Technical information
- Licensing authority: FCC
- Facility ID: 76313
- Class: A
- ERP: 5,200 watts
- HAAT: 106 meters (348 ft)
- Transmitter coordinates: 37°16′21.5″N 77°33′58″W﻿ / ﻿37.272639°N 77.56611°W

Links
- Public license information: Public file; LMS;
- Webcast: Listen live
- Website: vpm.org

= WWLB =

WWLB (93.1 FM) is a non-commercial broadcast radio station licensed to Ettrick, Virginia, serving the Petersburg–Richmond area. WWLB is owned and operated by VPM Media Corporation.
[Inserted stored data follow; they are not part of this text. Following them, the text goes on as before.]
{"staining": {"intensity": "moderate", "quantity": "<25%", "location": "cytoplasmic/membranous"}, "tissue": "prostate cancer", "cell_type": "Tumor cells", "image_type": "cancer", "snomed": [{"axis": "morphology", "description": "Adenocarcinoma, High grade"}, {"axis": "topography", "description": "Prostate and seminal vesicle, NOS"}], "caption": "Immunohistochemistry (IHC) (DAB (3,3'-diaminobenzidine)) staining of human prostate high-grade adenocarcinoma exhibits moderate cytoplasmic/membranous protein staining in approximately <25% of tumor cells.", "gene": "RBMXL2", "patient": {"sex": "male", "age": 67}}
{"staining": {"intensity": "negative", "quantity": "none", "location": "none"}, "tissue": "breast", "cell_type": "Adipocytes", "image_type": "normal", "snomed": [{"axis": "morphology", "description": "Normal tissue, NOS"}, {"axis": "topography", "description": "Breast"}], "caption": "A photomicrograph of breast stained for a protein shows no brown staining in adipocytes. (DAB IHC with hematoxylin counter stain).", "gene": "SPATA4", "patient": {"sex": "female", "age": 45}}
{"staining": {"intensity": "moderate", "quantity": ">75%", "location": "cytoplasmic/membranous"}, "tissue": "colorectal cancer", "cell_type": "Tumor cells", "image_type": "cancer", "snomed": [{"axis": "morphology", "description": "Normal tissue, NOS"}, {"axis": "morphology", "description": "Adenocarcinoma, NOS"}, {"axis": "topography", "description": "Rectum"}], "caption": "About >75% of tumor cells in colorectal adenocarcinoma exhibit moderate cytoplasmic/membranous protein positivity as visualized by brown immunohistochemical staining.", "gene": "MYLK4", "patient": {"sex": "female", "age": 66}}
Along with sister station WBBT-FM in Powhatan, the station is branded as VPM Music, and is a companion service of the area's flagship NPR station, WCVE-FM. WWLB serves the southern portion of the Richmond market, while WBBT serves the northern portion.

==History==
On October 20, 2014, WLFV changed their format from country (as "The Wolf"), which moved to sister station WWLB (98.9 FM), to classic country, branded as "93.1 Hank FM". The following day, the FCC authorized a swap of callsigns between the stations at 93.1 FM (now WWLB) and 98.9 FM (now WLFV).

On December 20, 2017, Commonwealth Public Broadcasting Corporation announced that they would acquire WWLB and WBBT-FM from Alpha Media, with the intention of moving WCVE-FM's music programming to the stations. The purchase closed on February 15, 2018. On June 1, 2018, WWLB and WBBT-FM switched to a new format, "WCVE Music", which assumes and augments the prior music programming of WCVE-FM. On August 5, 2019, WWLB and WBBT-FM were both rebranded as "VPM Music".